- Inflation means a broad increase in consumer prices for goods and services for an extended period of time, resulting in a persistent rise in the general price level.
- Consumer prices for energy and food, in particular, are currently surging, but price pressures have become significantly more broader-based.
- Uncertainty surrounding further developments is great and risks to inflation are tilted to the upside – due, above all, to Russia’s war on Ukraine.
When the prices of not only individual goods increase but consumer prices rise across the board over a prolonged period of time, economists call this inflation. In May 2022, the inflation rate in Germany as measured by the Harmonised Index of Consumer Prices (HICP) rose to 8.7% (8.1% in the euro area). On an annual average for 2022, HICP inflation is likely to amount to 7.1% in Germany, according to the latest Bundesbank projection (see the link below). For the euro area, Eurosystem experts have most recently forecast an annual average inflation of 6.8% for the current year. The inflation rate is then expected to gradually decline again up to 2024, to slightly over 2%. This would still put it higher than the ECB Governing Council’s inflation target of 2% in the euro area over the medium term, however.
The current high inflation rates are chiefly due to the rapid rise in energy and food prices. Energy prices had already climbed steeply prior to the war in Ukraine. In the current Monthly Report, the Bundesbank’s economists write that the war and its repercussions have exacerbated price pressures which were already high anyway. In addition, pressure on prices has become significantly more broadly-based, whilst inflation excluding food and energy in Germany, which stood at 4.0% at last count, is also far higher than the historical average (1.1%).

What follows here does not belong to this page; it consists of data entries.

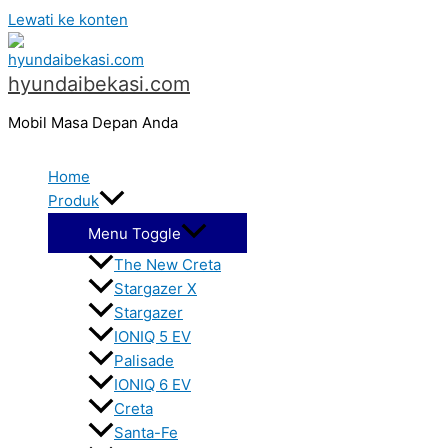
Lewati ke konten
hyundaibekasi.com
Mobil Masa Depan Anda
Home
Produk
Menu Toggle
The New Creta
Stargazer X
Stargazer
IONIQ 5 EV
Palisade
IONIQ 6 EV
Creta
Santa-Fe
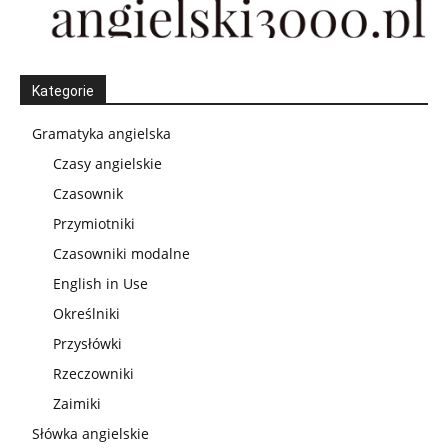
Kategorie
Gramatyka angielska
Czasy angielskie
Czasownik
Przymiotniki
Czasowniki modalne
English in Use
Określniki
Przysłówki
Rzeczowniki
Zaimiki
Słówka angielskie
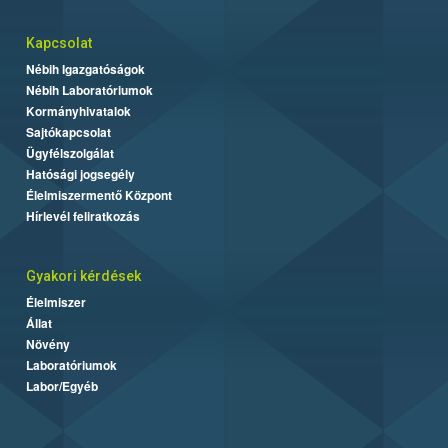
Kapcsolat
Nébih Igazgatóságok
Nébih Laboratóriumok
Kormányhivatalok
Sajtókapcsolat
Ügyfélszolgálat
Hatósági jogsegély
Élelmiszermentő Központ
Hírlevél feliratkozás
Gyakori kérdések
Élelmiszer
Állat
Növény
Laboratóriumok
Labor/Egyéb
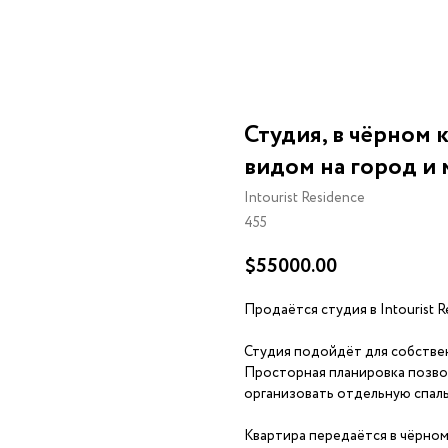
Студия, в чёрном к
видом на город и
Intourist Residence
455
$
55000.00
Продаётся студия в Intourist R
Студия подойдёт для собствен
Просторная планировка позво
организовать отдельную спаль
Квартира передаётся в чёрном 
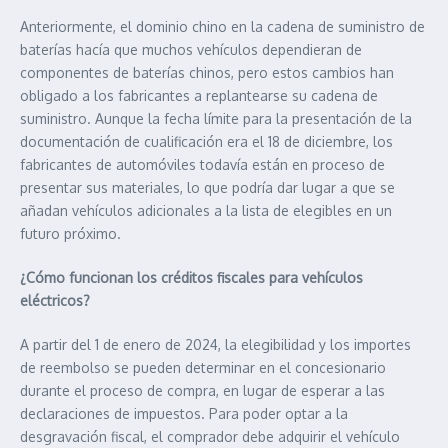
Anteriormente, el dominio chino en la cadena de suministro de
baterías hacía que muchos vehículos dependieran de
componentes de baterías chinos, pero estos cambios han
obligado a los fabricantes a replantearse su cadena de
suministro. Aunque la fecha límite para la presentación de la
documentación de cualificación era el 18 de diciembre, los
fabricantes de automóviles todavía están en proceso de
presentar sus materiales, lo que podría dar lugar a que se
añadan vehículos adicionales a la lista de elegibles en un
futuro próximo.
¿Cómo funcionan los créditos fiscales para vehículos
eléctricos?
A partir del 1 de enero de 2024, la elegibilidad y los importes
de reembolso se pueden determinar en el concesionario
durante el proceso de compra, en lugar de esperar a las
declaraciones de impuestos. Para poder optar a la
desgravación fiscal, el comprador debe adquirir el vehículo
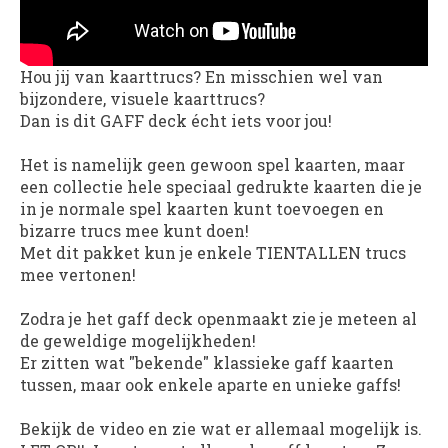
Hou jij van kaarttrucs? En misschien wel van
bijzondere, visuele kaarttrucs?
Dan is dit GAFF deck écht iets voor jou!
Het is namelijk geen gewoon spel kaarten, maar
een collectie hele speciaal gedrukte kaarten die je
in je normale spel kaarten kunt toevoegen en
bizarre trucs mee kunt doen!
Met dit pakket kun je enkele TIENTALLEN trucs
mee vertonen!
Zodra je het gaff deck openmaakt zie je meteen al
de geweldige mogelijkheden!
Er zitten wat "bekende" klassieke gaff kaarten
tussen, maar ook enkele aparte en unieke gaffs!
Bekijk de video en zie wat er allemaal mogelijk is.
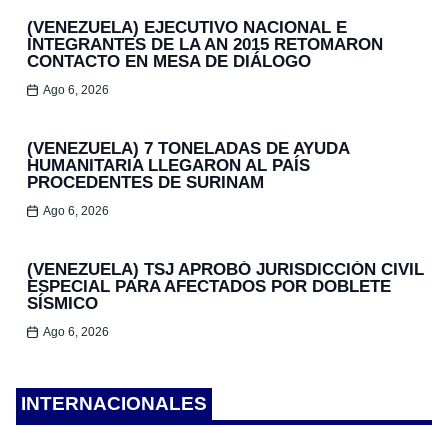
(VENEZUELA) EJECUTIVO NACIONAL E
INTEGRANTES DE LA AN 2015 RETOMARON
CONTACTO EN MESA DE DIÁLOGO
Ago 6, 2026
(VENEZUELA) 7 TONELADAS DE AYUDA
HUMANITARIA LLEGARON AL PAÍS
PROCEDENTES DE SURINAM
Ago 6, 2026
(VENEZUELA) TSJ APROBÓ JURISDICCIÓN CIVIL
ESPECIAL PARA AFECTADOS POR DOBLETE
SÍSMICO
Ago 6, 2026
INTERNACIONALES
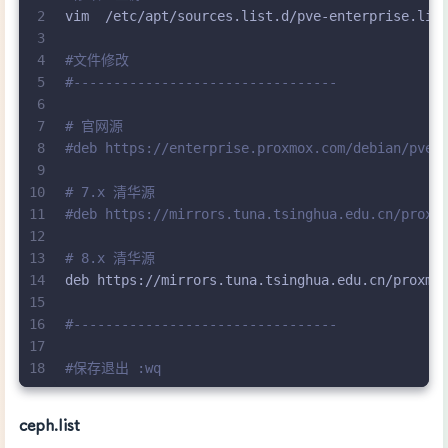
2
vim  /etc/apt/sources.list.d/pve-enterprise.lis
3
4
#文件修改
5
#---------------------------------
6
7
# 官网源
8
#deb https://enterprise.proxmox.com/debian/pve 
9
10
# 7.x 清华源
11
#deb https://mirrors.tuna.tsinghua.edu.cn/proxm
12
13
# 8.x 清华源
14
deb https://mirrors.tuna.tsinghua.edu.cn/proxmo
15
16
#---------------------------------
17
18
#保存退出 :wq
ceph.list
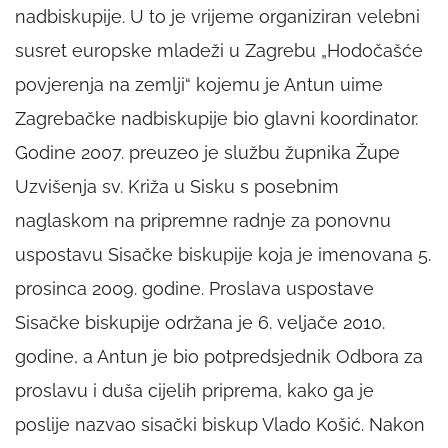
nadbiskupije. U to je vrijeme organiziran velebni
susret europske mladeži u Zagrebu „Hodočašće
povjerenja na zemlji“ kojemu je Antun uime
Zagrebačke nadbiskupije bio glavni koordinator.
Godine 2007. preuzeo je službu župnika Župe
Uzvišenja sv. Križa u Sisku s posebnim
naglaskom na pripremne radnje za ponovnu
uspostavu Sisačke biskupije koja je imenovana 5.
prosinca 2009. godine. Proslava uspostave
Sisačke biskupije održana je 6. veljače 2010.
godine, a Antun je bio potpredsjednik Odbora za
proslavu i duša cijelih priprema, kako ga je
poslije nazvao sisački biskup Vlado Košić. Nakon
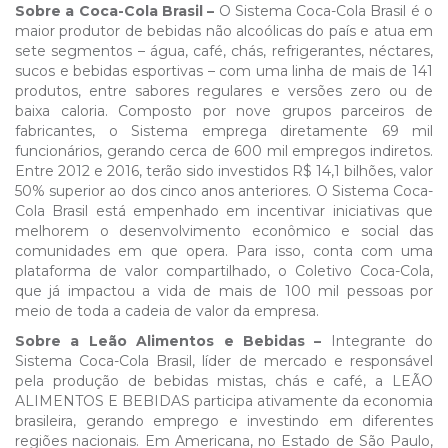
Sobre a Coca-Cola Brasil –
O Sistema Coca-Cola Brasil é o
maior produtor de bebidas não alcoólicas do país e atua em
sete segmentos – água, café, chás, refrigerantes, néctares,
sucos e bebidas esportivas – com uma linha de mais de 141
produtos, entre sabores regulares e versões zero ou de
baixa caloria. Composto por nove grupos parceiros de
fabricantes, o Sistema emprega diretamente 69 mil
funcionários, gerando cerca de 600 mil empregos indiretos.
Entre 2012 e 2016, terão sido investidos R$ 14,1 bilhões, valor
50% superior ao dos cinco anos anteriores. O Sistema Coca-
Cola Brasil está empenhado em incentivar iniciativas que
melhorem o desenvolvimento econômico e social das
comunidades em que opera. Para isso, conta com uma
plataforma de valor compartilhado, o Coletivo Coca-Cola,
que já impactou a vida de mais de 100 mil pessoas por
meio de toda a cadeia de valor da empresa.
Sobre a Leão Alimentos e Bebidas –
Integrante do
Sistema Coca-Cola Brasil, líder de mercado e responsável
pela produção de bebidas mistas, chás e café, a LEÃO
ALIMENTOS E BEBIDAS participa ativamente da economia
brasileira, gerando emprego e investindo em diferentes
regiões nacionais. Em Americana, no Estado de São Paulo,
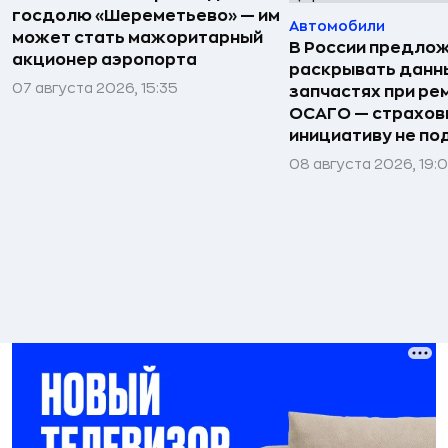
госдолю «Шереметьево» — им
Автомобили
может стать мажоритарный
В России предло
акционер аэропорта
раскрывать данн
07 августа 2026, 15:35
запчастях при ре
ОСАГО — страхо
инициативу не п
08 августа 2026, 19:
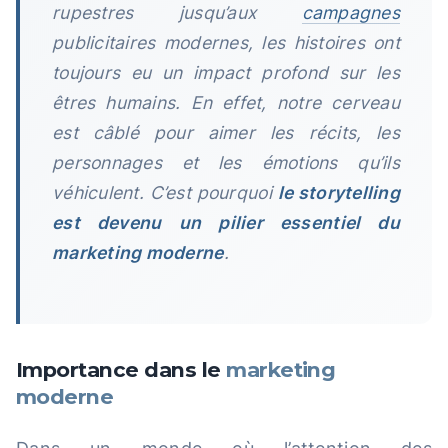
rupestres jusqu’aux
campagnes
publicitaires modernes, les histoires ont
toujours eu un impact profond sur les
êtres humains. En effet, notre cerveau
est câblé pour aimer les récits, les
personnages et les émotions qu’ils
véhiculent. C’est pourquoi
le storytelling
est devenu un pilier essentiel du
marketing moderne
.
Importance dans le
marketing
moderne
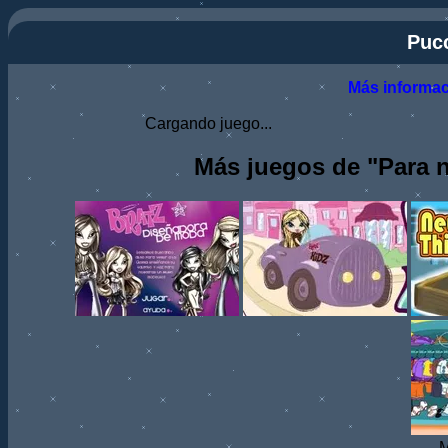
Puc
Más informa
Cargando juego...
Más juegos de "Para n
M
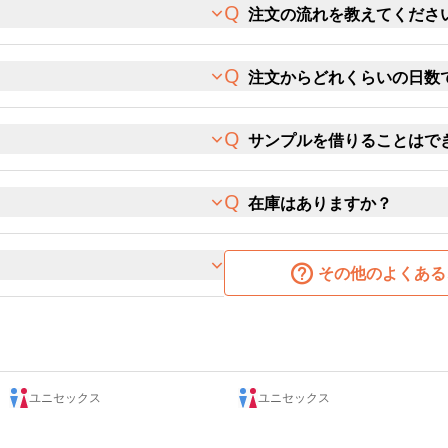
注文の流れを教えてくださ
注文からどれくらいの日数
サンプルを借りることはで
在庫はありますか？
その他のよくある
ユニセックス
ユニセックス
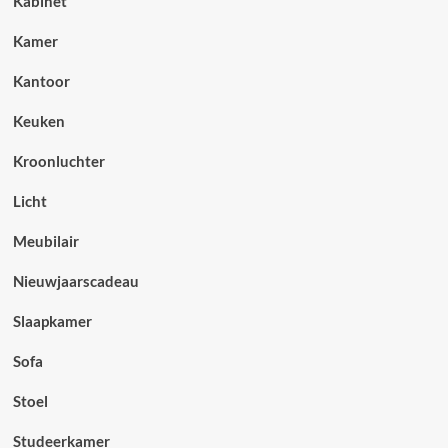
Kabinet
Kamer
Kantoor
Keuken
Kroonluchter
Licht
Meubilair
Nieuwjaarscadeau
Slaapkamer
Sofa
Stoel
Studeerkamer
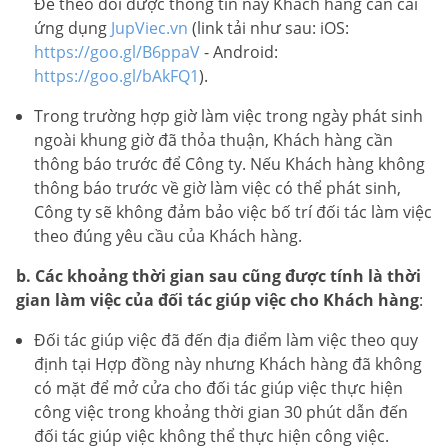
Để theo dõi được thông tin này Khách hàng cần cài
ứng dụng
JupViec.vn
(link tải như sau: iOS:
https://goo.gl/B6ppaV
- Android:
https://goo.gl/bAkFQ1
).
Trong trường hợp giờ làm việc trong ngày phát sinh
ngoài khung giờ đã thỏa thuận, Khách hàng cần
thông báo trước để Công ty. Nếu Khách hàng không
thông báo trước về giờ làm việc có thể phát sinh,
Công ty sẽ không đảm bảo việc bố trí đối tác làm việc
theo đúng yêu cầu của Khách hàng.
b. Các khoảng thời gian sau cũng được tính là thời
gian làm việc của đối tác giúp việc cho Khách hàng
:
Đối tác giúp việc đã đến địa điểm làm việc theo quy
định tại Hợp đồng này nhưng Khách hàng đã không
có mặt để mở cửa cho đối tác giúp việc thực hiện
công việc trong khoảng thời gian 30 phút dẫn đến
đối tác giúp việc không thể thực hiện công việc.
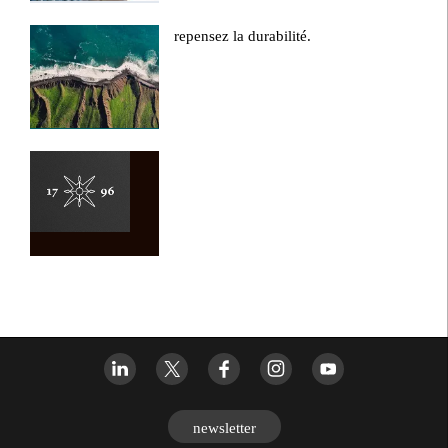
repensez la durabilité.
newsletter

“Price pressures have even intensified again recently, which is not fully reflected in the present projections,” stressed Bundesbank President Joachim Nagel with regard to his institution’s current projections for Germany, adding that if this development continues, the annual average HICP rate for 2022 could be well above 7%.
Starting next year, inflation in Germany is likely to decline gradually. According to the projections, the HICP rate could contract to 4.5% in 2023 and to 2.6% in 2024.
“Euro area inflation rates won’t fall by themselves,” according to President Nagel.
“Monetary policy is called upon to reduce inflation through resolute action.”